Il paraît cependant possible de bâtir un cadre de représentation sans le calquer sur celui du salariat.

Cette représentation pourrait être mise en place dans le cadre d'instances ad hoc au niveau du secteur professionnel et à une échelle territoriale pertinente déterminée en fonction du secteur. Dans ce cadre, pourraient être représentées les plateformes, les travailleurs indépendants mais aussi, le cas échéant, les entreprises utilisatrices de leurs services.

Des thèmes de négociation obligatoire pourraient être définis en vue de la conclusion d'accords collectifs au sein de ces instances.

Pour leur applicabilité aux travailleurs de plateformes, la commission recommande de prévoir un mécanisme d'extension des accords à l'ensemble des travailleurs d'un secteur, sur le modèle du mécanisme applicable aux entreprises pour les accords de branche. Les accords pourraient s'appliquer aux plateformes suivant les mêmes modalités.

Les travailleurs de plateformes dans la crise sanitaire

Pendant la période de confinement de la population décidée en mars 2020 en raison de la propagation du Covid-19, certains travailleurs de plateformes, en particulier les livreurs à deux-roues qui ont poursuivi leur activité, ont été plus visibles que jamais, ce qui a alimenté le débat sur leur fragilité économique et leur exposition aux risques.

Les travailleurs de plateformes étant généralement des travailleurs indépendants, ils n'ont pas bénéficié de la large ouverture de l'activité partielle prévue au titre des mesures d'urgence pour faire face aux conséquences de l'épidémie de Covid-19.

En revanche, les travailleurs indépendants et micro-entrepreneurs sont concernés par l'aide de 1 500 euros du fonds de solidarité institué par l'ordonnance 2020-317 du 25 mars 2020 2 ( * ) , à condition d'avoir subi une perte de chiffre d'affaires de 50 % par rapport au même mois de l'année précédente, d'avoir comptabilisé un bénéfice n'excédant pas 60 000 euros au titre du dernier exercice clos et de ne pas bénéficier par ailleurs d'un contrat de travail à temps complet ou d'une pension de vieillesse 3 ( * ) .

En complément, les artisans et commerçants relevant du régime complémentaire des indépendants (RCI), en activité au 15 mars 2020 et immatriculés avant le 1 er janvier 2019 peuvent bénéficier d'une aide du Conseil de la protection sociale des travailleurs indépendants (CPSTI) plafonnée à 1 250 euros nets d'impôts et de charges sociales.

En tant que travailleurs indépendants, ils ont également pu bénéficier d'indemnités journalières pour garder leurs enfants de moins de seize ans.

En matière de santé et de sécurité au travail, les plateformes ne sont pas soumises aux obligations qui incombent aux employeurs, et les travailleurs indépendants ne bénéficient par définition d'aucun droit de retrait.

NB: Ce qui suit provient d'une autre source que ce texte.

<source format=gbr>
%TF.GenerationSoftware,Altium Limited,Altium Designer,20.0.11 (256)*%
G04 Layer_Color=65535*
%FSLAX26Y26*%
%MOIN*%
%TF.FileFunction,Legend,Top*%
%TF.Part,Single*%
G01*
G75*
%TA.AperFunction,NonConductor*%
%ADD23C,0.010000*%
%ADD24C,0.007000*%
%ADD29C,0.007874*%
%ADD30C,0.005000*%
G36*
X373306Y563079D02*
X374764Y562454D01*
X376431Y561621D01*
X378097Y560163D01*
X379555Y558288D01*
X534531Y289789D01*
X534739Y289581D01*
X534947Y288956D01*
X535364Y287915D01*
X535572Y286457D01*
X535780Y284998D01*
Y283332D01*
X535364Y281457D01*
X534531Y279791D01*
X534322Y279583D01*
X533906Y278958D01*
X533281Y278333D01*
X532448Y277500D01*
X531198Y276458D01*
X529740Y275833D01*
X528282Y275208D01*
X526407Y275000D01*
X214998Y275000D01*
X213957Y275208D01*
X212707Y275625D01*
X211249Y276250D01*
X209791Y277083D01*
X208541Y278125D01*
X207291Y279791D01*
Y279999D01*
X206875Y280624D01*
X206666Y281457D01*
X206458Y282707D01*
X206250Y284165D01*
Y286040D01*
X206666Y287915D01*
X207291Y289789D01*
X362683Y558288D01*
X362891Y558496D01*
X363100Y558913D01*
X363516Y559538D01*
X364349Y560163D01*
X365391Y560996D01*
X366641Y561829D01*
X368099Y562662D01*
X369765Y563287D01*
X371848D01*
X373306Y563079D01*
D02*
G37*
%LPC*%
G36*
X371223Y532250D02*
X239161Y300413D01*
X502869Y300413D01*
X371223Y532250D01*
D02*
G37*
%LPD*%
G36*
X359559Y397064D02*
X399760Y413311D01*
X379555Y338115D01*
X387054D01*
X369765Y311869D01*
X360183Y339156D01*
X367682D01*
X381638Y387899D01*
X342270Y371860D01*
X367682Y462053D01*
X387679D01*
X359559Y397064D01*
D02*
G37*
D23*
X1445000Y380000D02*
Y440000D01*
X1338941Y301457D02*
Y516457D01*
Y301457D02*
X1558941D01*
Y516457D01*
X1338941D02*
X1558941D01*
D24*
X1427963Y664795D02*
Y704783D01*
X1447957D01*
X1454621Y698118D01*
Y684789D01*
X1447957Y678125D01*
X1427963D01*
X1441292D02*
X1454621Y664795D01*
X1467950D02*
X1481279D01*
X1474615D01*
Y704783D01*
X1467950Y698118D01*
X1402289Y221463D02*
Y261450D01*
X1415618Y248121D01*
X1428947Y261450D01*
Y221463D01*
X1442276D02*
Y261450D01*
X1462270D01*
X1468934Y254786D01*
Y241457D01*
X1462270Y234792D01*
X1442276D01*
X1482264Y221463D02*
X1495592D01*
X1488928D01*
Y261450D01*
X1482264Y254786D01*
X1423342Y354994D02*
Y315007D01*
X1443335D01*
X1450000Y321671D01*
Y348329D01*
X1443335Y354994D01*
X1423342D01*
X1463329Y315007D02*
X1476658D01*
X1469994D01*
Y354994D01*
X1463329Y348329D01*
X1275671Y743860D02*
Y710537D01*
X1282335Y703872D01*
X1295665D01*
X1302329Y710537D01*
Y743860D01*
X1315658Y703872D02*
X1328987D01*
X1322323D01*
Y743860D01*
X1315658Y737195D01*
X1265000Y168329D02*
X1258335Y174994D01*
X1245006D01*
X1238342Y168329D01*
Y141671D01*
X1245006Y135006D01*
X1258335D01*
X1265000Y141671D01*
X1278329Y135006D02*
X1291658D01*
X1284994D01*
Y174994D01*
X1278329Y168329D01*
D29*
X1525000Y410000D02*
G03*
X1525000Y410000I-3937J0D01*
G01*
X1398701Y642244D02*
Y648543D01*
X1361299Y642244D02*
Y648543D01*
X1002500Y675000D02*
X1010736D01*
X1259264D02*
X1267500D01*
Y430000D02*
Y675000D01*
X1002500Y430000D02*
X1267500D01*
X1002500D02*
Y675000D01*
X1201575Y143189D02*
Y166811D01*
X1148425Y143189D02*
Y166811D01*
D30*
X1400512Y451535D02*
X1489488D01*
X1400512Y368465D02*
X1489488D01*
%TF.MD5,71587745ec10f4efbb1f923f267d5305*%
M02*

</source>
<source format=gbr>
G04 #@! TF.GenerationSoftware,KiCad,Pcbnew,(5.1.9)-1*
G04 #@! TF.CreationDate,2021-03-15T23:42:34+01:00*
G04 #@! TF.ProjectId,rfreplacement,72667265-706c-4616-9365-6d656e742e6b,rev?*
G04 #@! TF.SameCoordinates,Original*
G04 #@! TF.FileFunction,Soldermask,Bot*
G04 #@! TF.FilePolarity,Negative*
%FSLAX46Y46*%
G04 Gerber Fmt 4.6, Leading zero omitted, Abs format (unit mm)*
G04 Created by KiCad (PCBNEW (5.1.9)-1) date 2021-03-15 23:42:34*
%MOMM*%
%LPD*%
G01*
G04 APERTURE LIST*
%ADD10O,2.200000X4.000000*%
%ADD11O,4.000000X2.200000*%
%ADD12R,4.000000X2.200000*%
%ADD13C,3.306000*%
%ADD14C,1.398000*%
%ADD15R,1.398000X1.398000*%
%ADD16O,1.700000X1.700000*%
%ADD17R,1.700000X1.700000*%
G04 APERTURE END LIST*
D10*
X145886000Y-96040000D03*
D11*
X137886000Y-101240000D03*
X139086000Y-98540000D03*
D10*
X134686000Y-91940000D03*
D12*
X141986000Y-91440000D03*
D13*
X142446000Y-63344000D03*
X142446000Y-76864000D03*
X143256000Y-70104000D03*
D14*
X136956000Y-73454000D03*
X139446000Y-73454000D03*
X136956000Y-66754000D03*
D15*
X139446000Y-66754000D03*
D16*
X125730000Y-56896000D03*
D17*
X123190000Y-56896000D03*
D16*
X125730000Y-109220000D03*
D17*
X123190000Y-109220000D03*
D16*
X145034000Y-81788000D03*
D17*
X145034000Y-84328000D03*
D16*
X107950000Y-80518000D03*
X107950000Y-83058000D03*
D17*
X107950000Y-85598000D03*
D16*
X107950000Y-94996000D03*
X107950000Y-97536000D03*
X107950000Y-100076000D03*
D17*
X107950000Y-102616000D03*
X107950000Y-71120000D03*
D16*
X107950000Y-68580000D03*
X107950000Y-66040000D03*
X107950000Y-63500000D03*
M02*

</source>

Le ministère de l'économie et des finances a cependant publié, le 15 mars, un guide des précautions sanitaires à respecter dans le cadre de la livraison de repas à domicile, préconisant un protocole de livraison sans contact. Le ministère du travail a par ailleurs diffusé des fiches métiers destinées aux chauffeurs livreurs et aux conducteurs de VTC.

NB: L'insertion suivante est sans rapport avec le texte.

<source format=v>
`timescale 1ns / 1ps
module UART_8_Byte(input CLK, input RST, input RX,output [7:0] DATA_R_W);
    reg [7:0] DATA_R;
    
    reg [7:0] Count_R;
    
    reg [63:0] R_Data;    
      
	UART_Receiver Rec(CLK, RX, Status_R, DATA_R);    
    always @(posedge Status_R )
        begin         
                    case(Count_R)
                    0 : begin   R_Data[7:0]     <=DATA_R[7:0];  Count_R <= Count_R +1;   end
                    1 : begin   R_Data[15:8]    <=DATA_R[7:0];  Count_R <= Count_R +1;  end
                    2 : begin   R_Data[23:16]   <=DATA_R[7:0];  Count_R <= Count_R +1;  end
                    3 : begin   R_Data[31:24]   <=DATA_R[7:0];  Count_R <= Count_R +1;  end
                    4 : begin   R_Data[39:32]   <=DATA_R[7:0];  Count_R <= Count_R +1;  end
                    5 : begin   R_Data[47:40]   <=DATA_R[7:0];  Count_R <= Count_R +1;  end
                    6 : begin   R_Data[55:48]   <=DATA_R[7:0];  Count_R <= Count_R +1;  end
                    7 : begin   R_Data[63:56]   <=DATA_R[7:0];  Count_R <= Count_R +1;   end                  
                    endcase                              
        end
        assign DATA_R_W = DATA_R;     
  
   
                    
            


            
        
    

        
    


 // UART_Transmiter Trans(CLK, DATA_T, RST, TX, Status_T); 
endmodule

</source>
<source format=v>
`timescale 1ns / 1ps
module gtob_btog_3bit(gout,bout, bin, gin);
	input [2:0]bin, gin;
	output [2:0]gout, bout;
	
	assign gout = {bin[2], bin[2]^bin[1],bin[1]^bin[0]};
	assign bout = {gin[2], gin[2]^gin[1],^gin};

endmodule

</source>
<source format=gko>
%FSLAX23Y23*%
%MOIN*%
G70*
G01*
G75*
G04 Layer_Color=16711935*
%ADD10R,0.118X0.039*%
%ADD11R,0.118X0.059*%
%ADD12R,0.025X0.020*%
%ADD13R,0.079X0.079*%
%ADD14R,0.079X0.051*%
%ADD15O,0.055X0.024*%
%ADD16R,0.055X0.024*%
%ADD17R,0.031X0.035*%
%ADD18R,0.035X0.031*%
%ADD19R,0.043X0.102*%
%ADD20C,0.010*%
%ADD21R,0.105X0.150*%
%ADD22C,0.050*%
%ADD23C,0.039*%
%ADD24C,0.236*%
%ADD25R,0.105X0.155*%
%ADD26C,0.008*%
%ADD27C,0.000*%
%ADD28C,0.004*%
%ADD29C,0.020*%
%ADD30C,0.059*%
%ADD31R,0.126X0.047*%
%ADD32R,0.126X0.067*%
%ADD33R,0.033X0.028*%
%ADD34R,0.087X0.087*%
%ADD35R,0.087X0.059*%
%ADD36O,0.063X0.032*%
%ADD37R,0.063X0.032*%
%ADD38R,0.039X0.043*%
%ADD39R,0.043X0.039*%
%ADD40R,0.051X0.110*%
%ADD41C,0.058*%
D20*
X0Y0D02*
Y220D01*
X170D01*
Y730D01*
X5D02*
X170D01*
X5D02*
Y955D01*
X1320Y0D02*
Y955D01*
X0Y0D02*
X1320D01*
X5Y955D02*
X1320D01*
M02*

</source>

Les principales plateformes ont déclaré avoir mis en place des mesures afin de protéger les travailleurs et les clients. Certaines plateformes, tel Deliveroo , ont en outre annoncé que les livreurs ayant contracté le Covid-19 ou ayant été placés en isolement par une autorité médicale seraient éligibles à une compensation financière. Celle-ci est toutefois soumise à conditions.

Cette crise rend donc d'autant plus urgente la nécessité d'améliorer les protections dont peuvent bénéficier ces travailleurs, indépendamment de leur statut.

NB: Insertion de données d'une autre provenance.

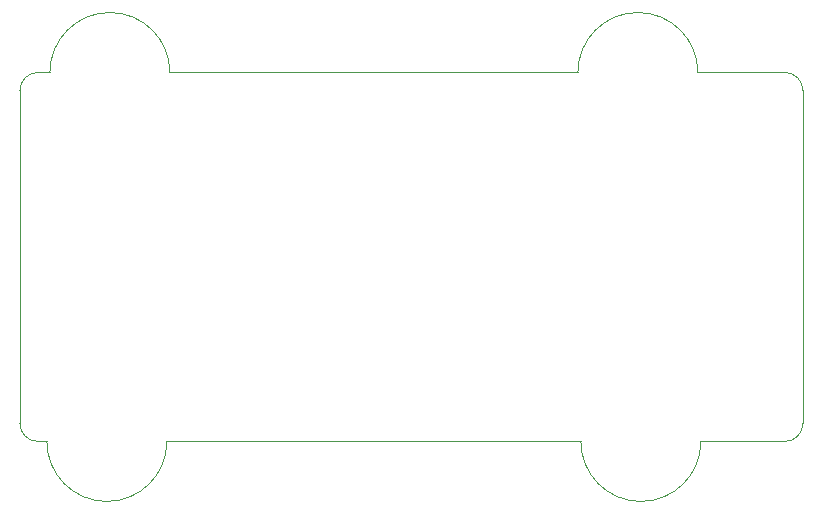
<source format=gbr>
%TF.GenerationSoftware,KiCad,Pcbnew,5.1.6-c6e7f7d~87~ubuntu18.04.1*%
%TF.CreationDate,2021-06-08T23:32:45+01:00*%
%TF.ProjectId,hp_led_driver,68705f6c-6564-45f6-9472-697665722e6b,rev?*%
%TF.SameCoordinates,Original*%
%TF.FileFunction,Profile,NP*%
%FSLAX46Y46*%
G04 Gerber Fmt 4.6, Leading zero omitted, Abs format (unit mm)*
G04 Created by KiCad (PCBNEW 5.1.6-c6e7f7d~87~ubuntu18.04.1) date 2021-06-08 23:32:45*
%MOMM*%
%LPD*%
G01*
G04 APERTURE LIST*
%TA.AperFunction,Profile*%
%ADD10C,0.050000*%
%TD*%
G04 APERTURE END LIST*
D10*
X211328000Y-104394000D02*
G75*
G02*
X209804000Y-105918000I-1524000J0D01*
G01*
X209804000Y-74676000D02*
G75*
G02*
X211328000Y-76200000I0J-1524000D01*
G01*
X145034000Y-76200000D02*
X145034000Y-104394000D01*
X145034000Y-76200000D02*
G75*
G02*
X146558000Y-74676000I1524000J0D01*
G01*
X146558000Y-105918000D02*
G75*
G02*
X145034000Y-104394000I0J1524000D01*
G01*
X146558000Y-74676000D02*
X147574000Y-74676000D01*
X147320000Y-105918000D02*
X146558000Y-105918000D01*
X192532000Y-105918000D02*
X157480000Y-105918000D01*
X209804000Y-105918000D02*
X202692000Y-105918000D01*
X211328000Y-76200000D02*
X211328000Y-104394000D01*
X202438000Y-74676000D02*
X209804000Y-74676000D01*
X157734000Y-74676000D02*
X192278000Y-74676000D01*
X202692000Y-105918000D02*
G75*
G02*
X192532000Y-105918000I-5080000J0D01*
G01*
X192278000Y-74676000D02*
G75*
G02*
X202438000Y-74676000I5080000J0D01*
G01*
X147574000Y-74676000D02*
G75*
G02*
X157734000Y-74676000I5080000J0D01*
G01*
X157480000Y-105918000D02*
G75*
G02*
X147320000Y-105918000I-5080000J0D01*
G01*
M02*

</source>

* 1 Cette croissance pourrait à terme se révéler exponentielle dans certains secteurs. La démarche du présent rapport s'inscrit toutefois dans le domaine de l'anticipation raisonnable.

* 2 Ordonnance n° 2020-317 du 25 mars 2020 portant création d'un fonds de solidarité à destination des entreprises particulièrement touchées par les conséquences économiques, financières et sociales de la propagation de l'épidémie de Covid-19 et des mesures prises pour limiter cette propagation.

* 3 Décret n° 2020-371 du 30 mars 2020 relatif au fonds de solidarité à destination des entreprises particulièrement touchées par les conséquences économiques, financières et sociales de la propagation de l'épidémie de Covid-19 et des mesures prises pour limiter cette propagation.